* WHAT THE TASK REQUIRES *
Below are entries. Reproduce exactly the lines between the line holding "- cup [191,307,220,359]" and the line holding "- potted succulent [169,293,199,332]", inclusive, and only those.

* RECORDS SHOWN *
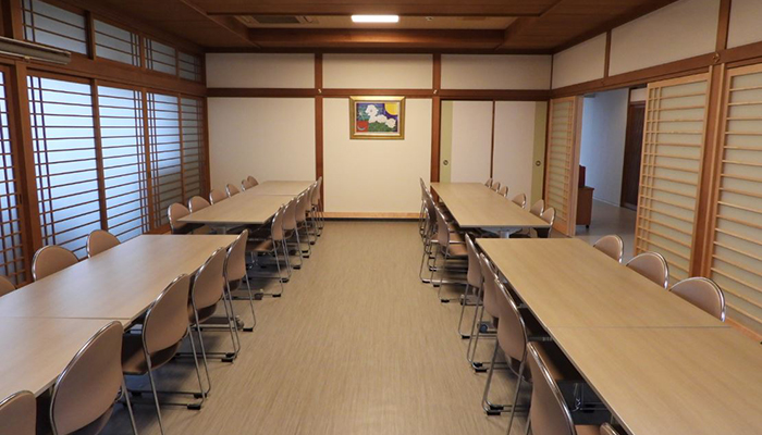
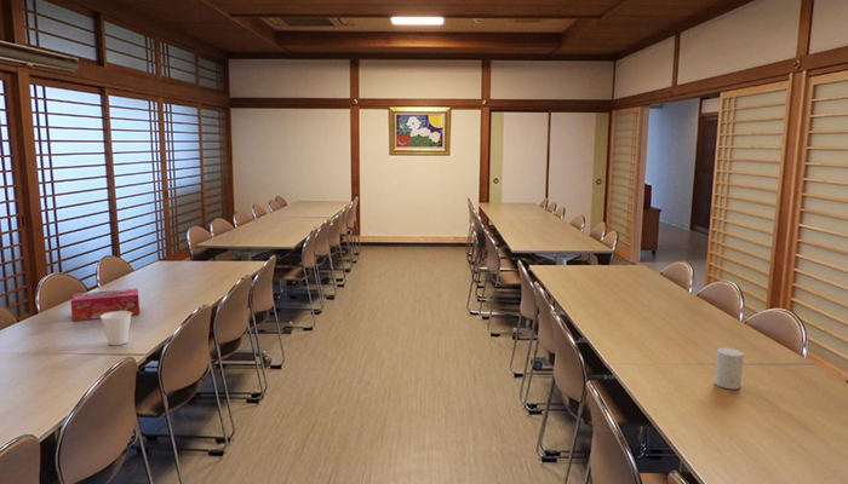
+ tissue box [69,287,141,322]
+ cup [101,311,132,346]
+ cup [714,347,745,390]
* * *
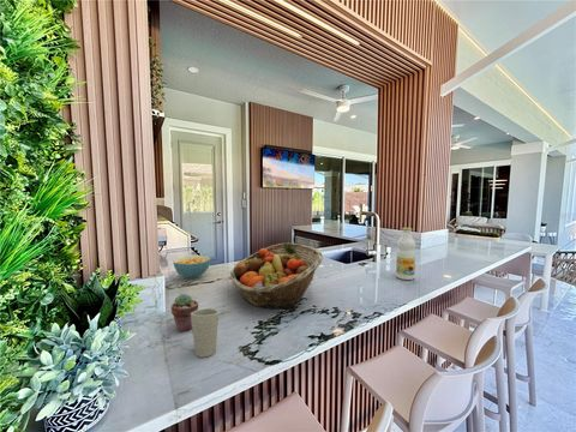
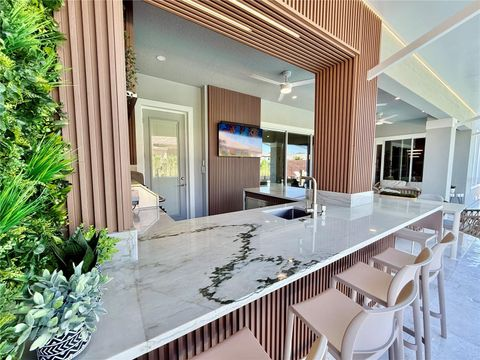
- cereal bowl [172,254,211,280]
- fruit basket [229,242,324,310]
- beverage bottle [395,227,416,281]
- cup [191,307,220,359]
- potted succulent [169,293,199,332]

* RESULT OF THE EXERCISE *
- cup [191,307,220,359]
- potted succulent [169,293,199,332]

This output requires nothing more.